Odd enough, every worker will admit to himself, and keep wondering. But sometimes the Mad Hatters of capitalism carry their crazy talk and topsy-turvy ideas so far that the worker can’t just stop with mere wondering.
The other day, for instance, Mr. Gerard Swope, a big bun among the boss class, the head of General Electric and a member of the NIRA board, was caught thinking aloud. He was comparing the NRA with the Russian five year plan. Said Mr. Swope:
“The Soviets started from scratch. They had no industry, no financial structure, no problems of overproduction such as we had to deal with ... Their economic problem is comparatively easy.”
The Soviets, under Lenin and Trotsky, took over a country forlorn, neglected and backward, the ruins of an empire misruled by medieval despots. Its industry lay fallow and devastated, the wreckage of a criminally futile and disastrous war. A hostile capitalist world surrounded Workers’ Russia. When that world could not put it down by force of sword, the international boss class tried to cut off Russia’s credits, its sources of economic life, it was still another attempt to throttle it. In the cockeyed world of Mr. Swope ... “Their economic problem is comparatively simple”, but ...
“But over here we have an overdeveloped economic and industrial pattern ... That has been a colossal task with which Russia never had to be bothered.”

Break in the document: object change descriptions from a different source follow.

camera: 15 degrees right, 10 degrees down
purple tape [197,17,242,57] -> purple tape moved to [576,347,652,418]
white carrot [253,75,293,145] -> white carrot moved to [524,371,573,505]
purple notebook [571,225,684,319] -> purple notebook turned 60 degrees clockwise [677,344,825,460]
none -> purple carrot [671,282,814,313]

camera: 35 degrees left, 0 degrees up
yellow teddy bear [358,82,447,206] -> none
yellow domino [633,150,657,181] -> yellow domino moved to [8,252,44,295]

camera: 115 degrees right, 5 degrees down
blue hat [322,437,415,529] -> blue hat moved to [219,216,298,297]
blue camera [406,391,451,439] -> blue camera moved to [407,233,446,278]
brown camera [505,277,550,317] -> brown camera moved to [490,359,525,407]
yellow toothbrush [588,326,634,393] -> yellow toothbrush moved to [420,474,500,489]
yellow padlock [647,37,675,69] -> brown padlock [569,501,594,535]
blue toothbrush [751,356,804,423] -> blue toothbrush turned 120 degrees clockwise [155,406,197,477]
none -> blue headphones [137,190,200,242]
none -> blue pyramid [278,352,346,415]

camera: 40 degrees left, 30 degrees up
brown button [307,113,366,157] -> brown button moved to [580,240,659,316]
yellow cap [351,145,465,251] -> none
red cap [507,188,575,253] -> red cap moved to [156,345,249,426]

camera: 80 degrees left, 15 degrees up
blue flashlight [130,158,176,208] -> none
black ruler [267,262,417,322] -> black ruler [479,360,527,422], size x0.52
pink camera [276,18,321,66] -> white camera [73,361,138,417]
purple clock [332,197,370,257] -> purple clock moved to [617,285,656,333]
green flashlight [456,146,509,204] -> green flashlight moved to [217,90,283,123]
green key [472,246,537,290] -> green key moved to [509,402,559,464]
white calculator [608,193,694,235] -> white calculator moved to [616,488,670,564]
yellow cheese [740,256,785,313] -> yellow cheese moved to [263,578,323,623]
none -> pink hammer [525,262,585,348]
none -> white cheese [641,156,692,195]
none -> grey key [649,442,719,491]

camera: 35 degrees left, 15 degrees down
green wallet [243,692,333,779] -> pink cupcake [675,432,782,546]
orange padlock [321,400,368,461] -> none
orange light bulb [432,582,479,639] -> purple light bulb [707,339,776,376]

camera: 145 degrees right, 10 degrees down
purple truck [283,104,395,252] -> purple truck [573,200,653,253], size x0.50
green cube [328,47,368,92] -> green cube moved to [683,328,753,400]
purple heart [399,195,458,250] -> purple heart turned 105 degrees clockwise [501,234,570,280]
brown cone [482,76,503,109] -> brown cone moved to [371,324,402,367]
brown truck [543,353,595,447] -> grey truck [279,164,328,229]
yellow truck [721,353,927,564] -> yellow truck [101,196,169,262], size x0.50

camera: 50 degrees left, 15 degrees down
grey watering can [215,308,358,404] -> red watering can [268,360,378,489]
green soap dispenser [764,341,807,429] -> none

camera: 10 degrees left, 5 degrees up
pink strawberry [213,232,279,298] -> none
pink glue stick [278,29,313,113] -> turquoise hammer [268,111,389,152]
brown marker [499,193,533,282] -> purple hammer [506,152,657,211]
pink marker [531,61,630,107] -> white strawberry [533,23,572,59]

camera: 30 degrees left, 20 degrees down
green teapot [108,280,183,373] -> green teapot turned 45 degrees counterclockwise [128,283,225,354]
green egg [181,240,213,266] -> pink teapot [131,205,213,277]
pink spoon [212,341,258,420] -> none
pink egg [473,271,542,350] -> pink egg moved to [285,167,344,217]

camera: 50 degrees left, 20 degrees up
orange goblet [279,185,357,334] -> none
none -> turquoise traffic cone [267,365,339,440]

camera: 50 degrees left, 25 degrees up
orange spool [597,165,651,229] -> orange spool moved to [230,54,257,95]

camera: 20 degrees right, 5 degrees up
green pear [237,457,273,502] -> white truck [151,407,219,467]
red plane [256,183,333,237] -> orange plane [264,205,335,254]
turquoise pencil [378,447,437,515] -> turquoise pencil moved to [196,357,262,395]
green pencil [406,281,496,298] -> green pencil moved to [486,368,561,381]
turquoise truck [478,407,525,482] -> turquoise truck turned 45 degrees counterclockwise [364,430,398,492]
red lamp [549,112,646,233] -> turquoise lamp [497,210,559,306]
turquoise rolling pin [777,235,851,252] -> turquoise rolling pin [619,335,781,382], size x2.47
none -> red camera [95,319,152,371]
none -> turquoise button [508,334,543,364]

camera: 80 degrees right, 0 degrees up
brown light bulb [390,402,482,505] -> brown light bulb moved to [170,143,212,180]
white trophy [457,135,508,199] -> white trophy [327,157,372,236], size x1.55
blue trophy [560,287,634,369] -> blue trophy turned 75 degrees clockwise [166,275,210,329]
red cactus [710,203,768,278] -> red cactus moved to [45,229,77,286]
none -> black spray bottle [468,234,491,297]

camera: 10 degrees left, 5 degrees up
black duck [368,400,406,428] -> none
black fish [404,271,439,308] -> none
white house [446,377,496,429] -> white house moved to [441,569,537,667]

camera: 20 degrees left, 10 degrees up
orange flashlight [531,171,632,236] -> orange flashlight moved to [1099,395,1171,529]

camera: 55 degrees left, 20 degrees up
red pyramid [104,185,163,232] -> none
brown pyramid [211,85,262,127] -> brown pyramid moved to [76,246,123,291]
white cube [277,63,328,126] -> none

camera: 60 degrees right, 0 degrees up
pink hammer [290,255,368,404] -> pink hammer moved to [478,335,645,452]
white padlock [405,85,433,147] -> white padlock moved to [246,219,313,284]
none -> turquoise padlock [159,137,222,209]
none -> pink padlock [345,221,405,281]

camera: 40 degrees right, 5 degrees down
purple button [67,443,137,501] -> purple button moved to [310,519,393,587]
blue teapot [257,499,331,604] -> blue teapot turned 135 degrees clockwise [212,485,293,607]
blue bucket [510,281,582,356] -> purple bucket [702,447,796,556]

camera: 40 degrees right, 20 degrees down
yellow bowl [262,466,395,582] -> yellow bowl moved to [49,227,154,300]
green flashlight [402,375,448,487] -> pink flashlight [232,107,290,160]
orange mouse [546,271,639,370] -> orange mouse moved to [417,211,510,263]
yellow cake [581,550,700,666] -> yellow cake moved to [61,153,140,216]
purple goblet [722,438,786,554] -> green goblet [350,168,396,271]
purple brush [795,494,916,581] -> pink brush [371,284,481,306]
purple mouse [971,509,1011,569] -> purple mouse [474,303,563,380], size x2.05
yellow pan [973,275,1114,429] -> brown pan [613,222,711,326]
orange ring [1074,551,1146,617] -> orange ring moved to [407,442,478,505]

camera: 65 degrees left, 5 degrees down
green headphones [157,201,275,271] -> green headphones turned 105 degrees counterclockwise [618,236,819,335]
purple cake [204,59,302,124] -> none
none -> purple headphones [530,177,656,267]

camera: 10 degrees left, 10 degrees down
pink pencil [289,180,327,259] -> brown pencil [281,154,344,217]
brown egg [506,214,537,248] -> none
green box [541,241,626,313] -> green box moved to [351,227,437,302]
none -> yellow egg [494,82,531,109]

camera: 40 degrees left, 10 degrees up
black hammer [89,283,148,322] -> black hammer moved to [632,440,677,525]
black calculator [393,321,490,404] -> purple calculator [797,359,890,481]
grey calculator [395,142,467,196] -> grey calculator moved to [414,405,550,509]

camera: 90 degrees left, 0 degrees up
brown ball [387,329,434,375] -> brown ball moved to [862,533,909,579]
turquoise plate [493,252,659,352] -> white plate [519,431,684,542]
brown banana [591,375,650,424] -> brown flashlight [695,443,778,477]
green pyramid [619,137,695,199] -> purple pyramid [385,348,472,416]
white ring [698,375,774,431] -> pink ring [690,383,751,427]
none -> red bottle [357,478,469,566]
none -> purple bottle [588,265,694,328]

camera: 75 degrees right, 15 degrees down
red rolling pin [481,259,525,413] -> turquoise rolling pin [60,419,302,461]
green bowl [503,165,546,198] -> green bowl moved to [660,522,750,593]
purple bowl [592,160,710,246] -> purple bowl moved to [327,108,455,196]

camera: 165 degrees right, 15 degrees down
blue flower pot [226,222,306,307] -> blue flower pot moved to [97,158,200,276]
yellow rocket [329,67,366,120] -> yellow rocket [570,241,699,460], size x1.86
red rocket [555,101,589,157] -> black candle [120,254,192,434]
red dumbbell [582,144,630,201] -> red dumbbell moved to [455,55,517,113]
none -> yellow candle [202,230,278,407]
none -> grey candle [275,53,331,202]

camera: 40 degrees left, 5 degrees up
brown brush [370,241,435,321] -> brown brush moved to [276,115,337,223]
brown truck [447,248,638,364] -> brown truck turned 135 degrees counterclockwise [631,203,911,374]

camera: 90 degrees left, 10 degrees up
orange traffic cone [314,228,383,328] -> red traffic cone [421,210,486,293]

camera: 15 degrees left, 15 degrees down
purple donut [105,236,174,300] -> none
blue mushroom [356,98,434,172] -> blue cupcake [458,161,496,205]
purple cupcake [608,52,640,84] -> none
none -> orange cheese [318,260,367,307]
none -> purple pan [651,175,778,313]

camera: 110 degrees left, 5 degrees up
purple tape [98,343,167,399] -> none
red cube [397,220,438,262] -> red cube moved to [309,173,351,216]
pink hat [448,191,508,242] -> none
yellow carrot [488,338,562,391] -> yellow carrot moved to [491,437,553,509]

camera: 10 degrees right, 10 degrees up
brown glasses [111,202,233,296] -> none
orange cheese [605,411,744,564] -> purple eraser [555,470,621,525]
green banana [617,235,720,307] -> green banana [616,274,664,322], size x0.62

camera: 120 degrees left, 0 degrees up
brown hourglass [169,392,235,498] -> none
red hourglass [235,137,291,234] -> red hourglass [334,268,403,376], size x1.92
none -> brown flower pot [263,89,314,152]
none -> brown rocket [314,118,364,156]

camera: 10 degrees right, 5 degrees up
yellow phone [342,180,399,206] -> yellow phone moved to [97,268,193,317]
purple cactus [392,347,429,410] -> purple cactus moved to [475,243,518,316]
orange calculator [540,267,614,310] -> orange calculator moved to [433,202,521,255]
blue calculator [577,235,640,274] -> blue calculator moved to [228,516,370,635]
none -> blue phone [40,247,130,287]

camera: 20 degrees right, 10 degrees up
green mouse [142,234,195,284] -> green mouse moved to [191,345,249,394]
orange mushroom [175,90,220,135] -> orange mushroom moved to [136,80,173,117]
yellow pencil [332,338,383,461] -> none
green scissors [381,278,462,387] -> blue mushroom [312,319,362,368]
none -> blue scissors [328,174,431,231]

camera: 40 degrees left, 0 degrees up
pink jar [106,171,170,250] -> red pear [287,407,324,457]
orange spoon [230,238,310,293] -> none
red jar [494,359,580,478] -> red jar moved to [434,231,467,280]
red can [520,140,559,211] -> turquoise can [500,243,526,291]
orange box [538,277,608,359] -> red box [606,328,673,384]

The United States entered the world war a debtor nation. It came out of it the outstanding creditor nation, the dominant world power. Its industries surpassed in wealth and technical progress those of all other countries. Its rulers became the real dictators in a war-ridden Europe. Its resources – unlimited. A whole world stood ready to do its bidding. It had everything. “That has been a colossal task with which Russia never had to be bothered”.
Help! We’ve got too much, cries this loon. And you’ve got to do more than just wonder this time. Because there is some reason in his madness this time. Says Mr. Swope – of the Soviets:
“When they need more coal they expand their mines, put more men in them and produce. The same is true of mills and other industrial structures.”
They do the job.
But over here, in NIRA America “with all the natural (?) human jealousies that go with it,” “different groups strive for different advantages, and in many cases with little regard for the general good.”
Here you can’t do the job. You’ve got all the tools and all the materials, but you can’t do the job “Different groups strive for different advantages, and in many cases with little regard for the general good.”
Mr. Swope knows his capitalistic system, the system of profit and greed, of wasteful competition and industrial anarchy.
That is the big difficulty over here. That is what stands in the way of solving the problem in the U.S.A. And Mr. Swope tells you – that’s the only the thing that stands in the way. In so many words.